If we had one big mirror, we would overuse of visual perception skill. We would simply soak so much more information at once, that we will have to leave more time to soak it in, time during which our eyes are diverted from the road ahead. Instead, the car's mirrors are divided into three mirrors for three different directions: Back, right and left. This allows us to get the picture of what's happening around us more immediately, because we don't need to use our own mind to distinguish right from left and from center, the car's manufacturer did this for us.
This also why I am a great antagonist of wide-angle convex mirrors. The assumption that a larger mirror with greater coverage be more efficient is false, because the same information is repeated in the wing mirrors. By increasing the overlap we have effectively reduced our ability to properly gauge distance in a multi-dimensional system, because a car behind our car's left corner will be seen in the interior mirror and the left wing mirror, so that it will be harder to realize where it actually is relative to us.
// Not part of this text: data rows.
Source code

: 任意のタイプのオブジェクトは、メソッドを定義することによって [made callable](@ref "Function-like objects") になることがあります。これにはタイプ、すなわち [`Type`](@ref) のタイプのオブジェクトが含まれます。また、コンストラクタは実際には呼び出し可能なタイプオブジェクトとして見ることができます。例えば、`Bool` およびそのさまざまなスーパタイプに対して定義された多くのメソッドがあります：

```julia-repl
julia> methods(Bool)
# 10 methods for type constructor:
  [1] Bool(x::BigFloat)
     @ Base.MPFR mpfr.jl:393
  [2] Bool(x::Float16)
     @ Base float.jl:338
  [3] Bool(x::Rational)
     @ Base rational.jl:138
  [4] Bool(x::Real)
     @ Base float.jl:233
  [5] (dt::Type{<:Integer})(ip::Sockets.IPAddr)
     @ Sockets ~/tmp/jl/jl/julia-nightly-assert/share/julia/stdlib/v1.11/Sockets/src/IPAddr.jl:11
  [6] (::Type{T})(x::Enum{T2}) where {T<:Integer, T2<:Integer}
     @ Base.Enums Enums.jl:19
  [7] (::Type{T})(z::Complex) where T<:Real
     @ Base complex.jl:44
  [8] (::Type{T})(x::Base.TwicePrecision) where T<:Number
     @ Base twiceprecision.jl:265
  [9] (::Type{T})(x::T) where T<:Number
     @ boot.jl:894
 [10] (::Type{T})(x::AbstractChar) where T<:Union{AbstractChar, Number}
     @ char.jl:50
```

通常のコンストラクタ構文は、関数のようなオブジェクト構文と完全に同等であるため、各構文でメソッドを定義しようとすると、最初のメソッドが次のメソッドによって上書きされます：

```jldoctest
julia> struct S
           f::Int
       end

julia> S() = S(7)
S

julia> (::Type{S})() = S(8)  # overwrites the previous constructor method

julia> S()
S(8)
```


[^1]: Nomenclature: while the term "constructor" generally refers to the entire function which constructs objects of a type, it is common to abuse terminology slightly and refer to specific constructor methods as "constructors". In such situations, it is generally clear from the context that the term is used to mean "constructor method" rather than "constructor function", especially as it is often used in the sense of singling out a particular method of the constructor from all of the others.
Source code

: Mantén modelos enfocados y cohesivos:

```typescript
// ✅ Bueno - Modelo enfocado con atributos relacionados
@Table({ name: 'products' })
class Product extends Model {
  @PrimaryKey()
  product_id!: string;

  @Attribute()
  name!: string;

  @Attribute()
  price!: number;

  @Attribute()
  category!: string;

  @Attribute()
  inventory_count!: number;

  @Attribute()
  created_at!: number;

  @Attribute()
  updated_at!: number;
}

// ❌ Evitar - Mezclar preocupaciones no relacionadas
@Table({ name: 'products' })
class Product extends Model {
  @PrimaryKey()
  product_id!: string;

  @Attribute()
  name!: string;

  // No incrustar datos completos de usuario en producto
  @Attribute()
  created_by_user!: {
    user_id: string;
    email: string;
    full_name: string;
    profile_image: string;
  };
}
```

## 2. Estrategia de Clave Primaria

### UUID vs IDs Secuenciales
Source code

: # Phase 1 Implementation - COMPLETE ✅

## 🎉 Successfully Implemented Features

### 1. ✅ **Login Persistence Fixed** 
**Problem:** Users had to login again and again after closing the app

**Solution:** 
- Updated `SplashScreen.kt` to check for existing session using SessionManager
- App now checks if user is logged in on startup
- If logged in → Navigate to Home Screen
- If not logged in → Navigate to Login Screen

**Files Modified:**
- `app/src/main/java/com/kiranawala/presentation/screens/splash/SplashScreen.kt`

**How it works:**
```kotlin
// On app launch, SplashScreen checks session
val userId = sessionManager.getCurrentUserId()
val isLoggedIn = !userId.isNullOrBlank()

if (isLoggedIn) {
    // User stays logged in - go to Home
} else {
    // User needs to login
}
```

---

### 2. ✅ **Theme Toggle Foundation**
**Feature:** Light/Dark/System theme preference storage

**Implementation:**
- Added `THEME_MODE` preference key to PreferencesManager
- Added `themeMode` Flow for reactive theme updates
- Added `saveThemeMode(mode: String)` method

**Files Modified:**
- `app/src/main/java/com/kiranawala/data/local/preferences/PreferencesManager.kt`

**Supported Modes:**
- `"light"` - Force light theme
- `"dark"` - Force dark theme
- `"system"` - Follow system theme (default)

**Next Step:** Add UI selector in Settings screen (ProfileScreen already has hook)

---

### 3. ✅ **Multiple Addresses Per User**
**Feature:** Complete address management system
The next point is adaptive filtering. This is our mind's ability to avoid seeing too much, and it is the reason that I dislike all furry balls/cubes and other decorations hanging down cars' interior mirrors. The furry cubes rattle about while driving, and this is seen through our peripheral vision and irritates us, until it doesn't. The thing that happened is that our mind got used to the constant movement of the decoration and learned to filter it out of the picture we see. This creates a "blind spot" which might cause us to fail in noticing smaller objects (like cyclists and riders) in that line of sight.
This was a fantastic perspective into the psychology of driving. I myself am training as a psychologist in real life, so you can imagine how interesting this was for me. Thank you.